Erasmo de Angelis, Virginia Raggi e la divertente scusa del giornalismo 2.0

E alla fine la verità è spuntata: non era Virginia Raggi quella nel video di “Meno male che Silvio c’è” pubblicato da L’Unità nei giorni scorsi. Era una ragazza a caso, “colpevole” di somigliare un po’ troppo alla candidata 5 stelle per la poltrona di sindaco di Roma. Un caso scoppiato dopo che l’Unità aveva deciso di pubblicare il video chiedendosi: “Quella ragazza è Virginia Raggi?”

IL GIORNALISMO 2.0

Sul Corriere, che intervista il direttore de L’Unità Erasmo D’Angelis, apprendiamo che pubblicare un video non verificato, sulla base di una somiglianza nemmeno troppo marcata, sarebbe giornalismo. 2.0 per giunta. Dice D’Angelis

Non avete pensato ad una rettifica quando la Raggi vi ha smentito?

«No, perché non è un’operazione politica, ma è giornalismo 2.0».
Vuol dire che non si fanno più verifiche?
«Voglio dire che la comunicazione social punta molto sulla quantità e sulla velocità. Sono sicuro che anche il Corriere.it avrebbe caricato il video».

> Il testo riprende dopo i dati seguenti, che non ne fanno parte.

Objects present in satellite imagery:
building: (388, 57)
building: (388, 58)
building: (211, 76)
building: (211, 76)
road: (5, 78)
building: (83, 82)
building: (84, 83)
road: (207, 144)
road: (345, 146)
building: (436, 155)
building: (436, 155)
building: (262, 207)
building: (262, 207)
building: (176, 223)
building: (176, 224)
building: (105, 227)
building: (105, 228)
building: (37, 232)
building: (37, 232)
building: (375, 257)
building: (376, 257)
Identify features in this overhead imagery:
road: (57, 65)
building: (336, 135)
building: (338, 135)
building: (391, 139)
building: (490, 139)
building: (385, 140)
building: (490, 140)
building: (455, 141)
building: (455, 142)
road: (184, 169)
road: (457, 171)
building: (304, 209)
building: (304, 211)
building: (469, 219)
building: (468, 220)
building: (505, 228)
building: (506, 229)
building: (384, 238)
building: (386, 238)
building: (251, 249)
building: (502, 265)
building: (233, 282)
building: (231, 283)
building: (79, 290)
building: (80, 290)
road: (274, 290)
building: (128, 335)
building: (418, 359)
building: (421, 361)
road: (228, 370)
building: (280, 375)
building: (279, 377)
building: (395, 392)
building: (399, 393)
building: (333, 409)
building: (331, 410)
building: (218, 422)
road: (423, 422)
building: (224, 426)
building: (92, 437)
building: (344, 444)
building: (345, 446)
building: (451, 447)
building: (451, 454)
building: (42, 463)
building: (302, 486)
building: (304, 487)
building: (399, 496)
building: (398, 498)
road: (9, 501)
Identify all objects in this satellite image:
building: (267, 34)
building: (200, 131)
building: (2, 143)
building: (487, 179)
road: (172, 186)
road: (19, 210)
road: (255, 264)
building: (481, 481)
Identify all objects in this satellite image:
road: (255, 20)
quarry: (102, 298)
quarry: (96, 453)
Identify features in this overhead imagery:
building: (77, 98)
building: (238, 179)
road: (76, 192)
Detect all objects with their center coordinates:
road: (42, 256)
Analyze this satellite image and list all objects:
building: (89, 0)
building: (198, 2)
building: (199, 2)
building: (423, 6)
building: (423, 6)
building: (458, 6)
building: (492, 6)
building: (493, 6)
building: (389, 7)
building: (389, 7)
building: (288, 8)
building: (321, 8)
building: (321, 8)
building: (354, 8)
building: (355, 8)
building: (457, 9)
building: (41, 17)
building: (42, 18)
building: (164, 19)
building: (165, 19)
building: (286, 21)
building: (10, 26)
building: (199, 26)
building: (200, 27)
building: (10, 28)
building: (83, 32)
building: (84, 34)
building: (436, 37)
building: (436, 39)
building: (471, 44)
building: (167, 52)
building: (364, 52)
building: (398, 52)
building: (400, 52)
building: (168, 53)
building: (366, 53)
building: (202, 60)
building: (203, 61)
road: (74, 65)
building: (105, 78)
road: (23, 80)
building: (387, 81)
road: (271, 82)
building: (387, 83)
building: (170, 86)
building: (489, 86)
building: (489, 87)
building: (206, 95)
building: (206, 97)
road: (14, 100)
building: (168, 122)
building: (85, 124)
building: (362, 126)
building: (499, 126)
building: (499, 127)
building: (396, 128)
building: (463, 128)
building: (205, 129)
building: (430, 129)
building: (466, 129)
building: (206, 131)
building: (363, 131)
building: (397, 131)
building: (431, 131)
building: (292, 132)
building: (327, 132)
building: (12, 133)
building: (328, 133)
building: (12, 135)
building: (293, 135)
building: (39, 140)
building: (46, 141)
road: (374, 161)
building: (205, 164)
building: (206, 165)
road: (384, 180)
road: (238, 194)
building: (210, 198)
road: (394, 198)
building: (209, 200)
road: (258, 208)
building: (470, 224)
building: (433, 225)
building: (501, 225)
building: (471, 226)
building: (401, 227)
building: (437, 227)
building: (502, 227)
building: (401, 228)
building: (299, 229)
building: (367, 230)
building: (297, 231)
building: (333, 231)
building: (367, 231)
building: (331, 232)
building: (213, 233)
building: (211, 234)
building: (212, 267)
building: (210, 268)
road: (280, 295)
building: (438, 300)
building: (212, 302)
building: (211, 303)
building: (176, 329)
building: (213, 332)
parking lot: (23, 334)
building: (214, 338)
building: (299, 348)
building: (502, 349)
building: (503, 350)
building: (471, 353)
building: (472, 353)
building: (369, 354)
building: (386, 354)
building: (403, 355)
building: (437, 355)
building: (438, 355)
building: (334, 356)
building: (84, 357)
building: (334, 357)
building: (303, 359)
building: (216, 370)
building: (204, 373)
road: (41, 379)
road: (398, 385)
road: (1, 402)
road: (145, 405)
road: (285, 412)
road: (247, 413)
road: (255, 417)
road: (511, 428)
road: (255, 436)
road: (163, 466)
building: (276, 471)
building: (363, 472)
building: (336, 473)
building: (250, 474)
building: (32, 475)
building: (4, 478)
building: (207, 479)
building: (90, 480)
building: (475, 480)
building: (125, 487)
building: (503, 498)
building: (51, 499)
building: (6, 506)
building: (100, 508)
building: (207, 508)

In queste affermazioni ci sono cose vere e cose false, e vediamo quali sono. Sì, è vero che oggi la comunicazione social – che non è giornalismo – punta molto sulla quantità e sulla velocità. E infatti la differenza fra un sito di bufale e un giornale, è in quella qualità che D’Angelis non menziona. Perché se è vero che Internet è il “non luogo” della velocità, è anche vero che in questo non luogo la responsabilità del giornalista è maggiore: è quella di verificare velocemente con i mezzi che lo stesso internet offre, per offrire comunque al suo lettore un servizio in più, rispetto al corrieredellapera.

Il giornalismo 2.0 è quello che dice D’Angelis? No. Non deve. E comunque non è quello che intendiamo noi qui a Giornalettismo. E dire che Il giornalismo 2.0 è fare le cose un po’ così come vengono, è offensivo nei confronti dei tanti che si affannano e sudano ogni giorno per mettere online siti sempre più credibili giorno dopo giorno. Forse possiamo discutere se il giornalismo 2.0 esista o meno, probabilmente non ancora del tutto, e quel che De Angelis definisce come tale è solo la prima fase dell’adattamento del giornalismo al web. Una fase tragicamente sbagliata. Una fase figlia dell’apertura del mercato a qualsiasi operatore sappia aggiornare uno spazio web, all’insegna delle pagine viste, alla ricerca del numero. Una fase desinata a concludersi con l’implosione del concetto stesso di informazione sul web, soffocata da quelle bufale che ormai sono più numerose delle notizie vere, e che nella loro essenza diventano notizia.

E dopo questa fase tornerà la necessità del vero giornalista, che rimane lo stesso mezzo dopo mezzo, dalla radio al web. Cioè di colui che non si limita a fare da cassa di risonanza a ciò che altri dicono, ma lo verifica come può. Con i mezzi che ha. Mostrando ai suoi lettori come ha fatto. Costruendo una comunità di persone informate, non di tifosi. Andando oltre questi tempi oscuri fatti di meme e falsità, per tornare a essere elemento centrale della cultura. Personaggio e mestiere utile a comprendere la complessità del mondo, non cocchiere che pretende di dirti ciò che devi credere. E questo era un errore anche dei giornalisti 1.0, per dire.